A Survey on Uncertainty Quantification Methods for Deep Learning

Abstract

Deep neural networks (DNNs) have achieved tremendous success in computer vision, natural language processing, and scientific and engineering domains. However, DNNs can make unexpected, incorrect, yet overconfident predictions, leading to serious consequences in high-stakes applications such as autonomous driving, medical diagnosis, and disaster response. Uncertainty quantification (UQ) estimates the confidence of DNN predictions in addition to their accuracy. In recent years, many UQ methods have been developed for DNNs. It is valuable to systematically categorize these methods and compare their strengths and limitations.

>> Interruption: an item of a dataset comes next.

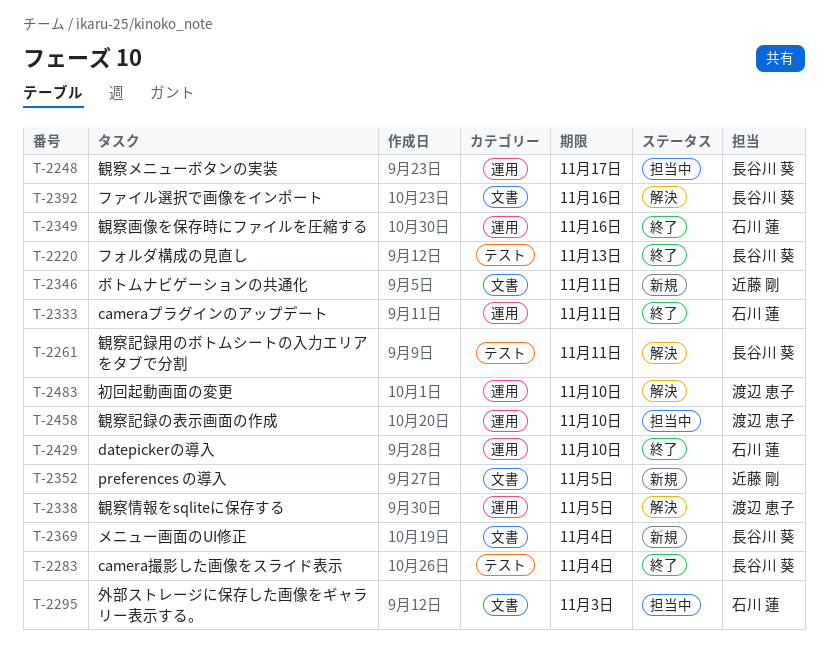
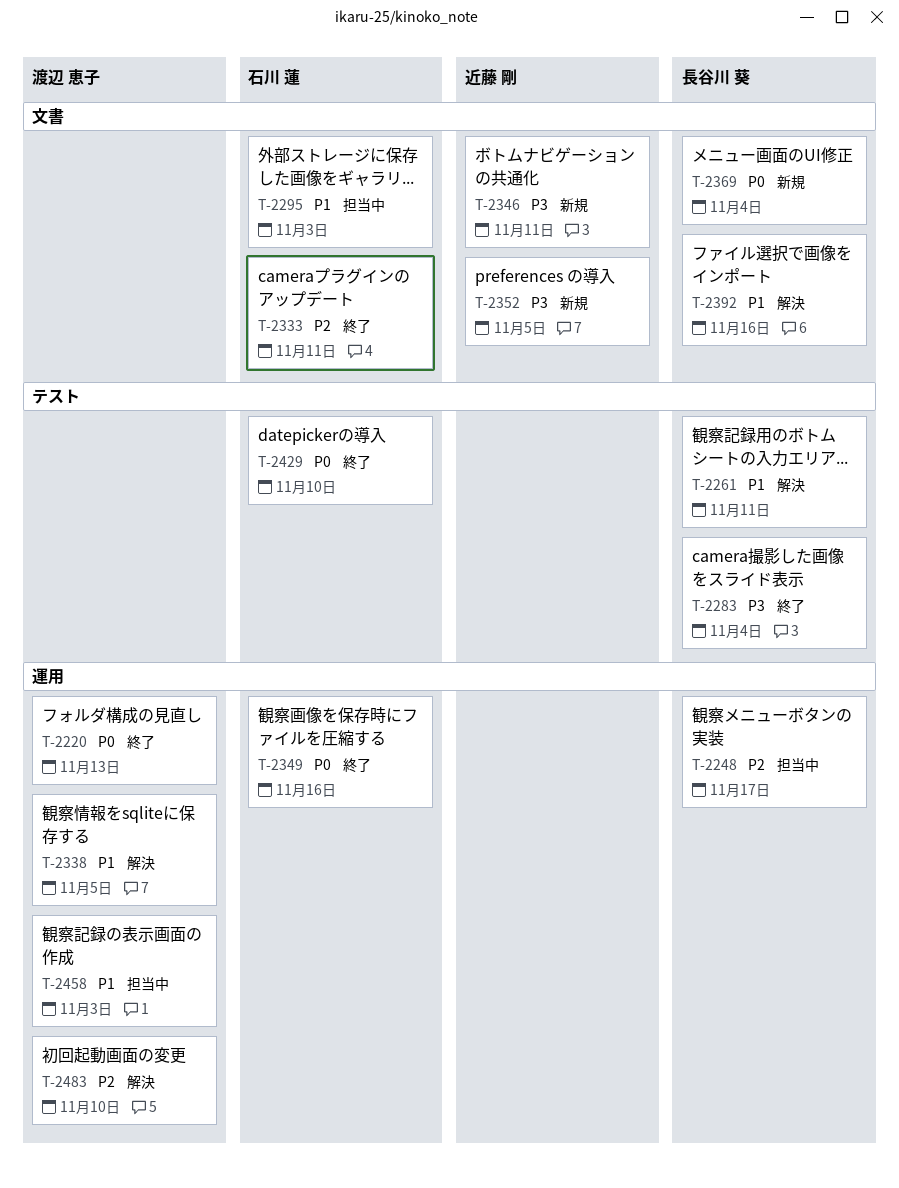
T-2220, owner: 長谷川 葵 -> 渡辺 恵子
T-2220, label: テスト -> 運用
T-2333, label: 運用 -> 文書
T-2429, label: 運用 -> テスト
T-2458, due: Nov 10 -> Nov 3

Existing surveys mostly categorize UQ methodologies by neural network architecture or Bayesian formulation, while overlooking the uncertainty sources each method addresses, making it difficult to select an appropriate approach in practice. To fill this gap, this paper presents a taxonomy of UQ methods for DNNs based on uncertainty sources (e.g., data versus model uncertainty). We summarize the advantages and disadvantages of each category, and illustrate how UQ can be applied to machine learning problems (e.g., active learning, out-of-distribution robustness, and deep reinforcement learning). We also identify future research directions, including UQ for large language models (LLMs), AI-driven scientific simulations, and deep neural networks with structured outputs.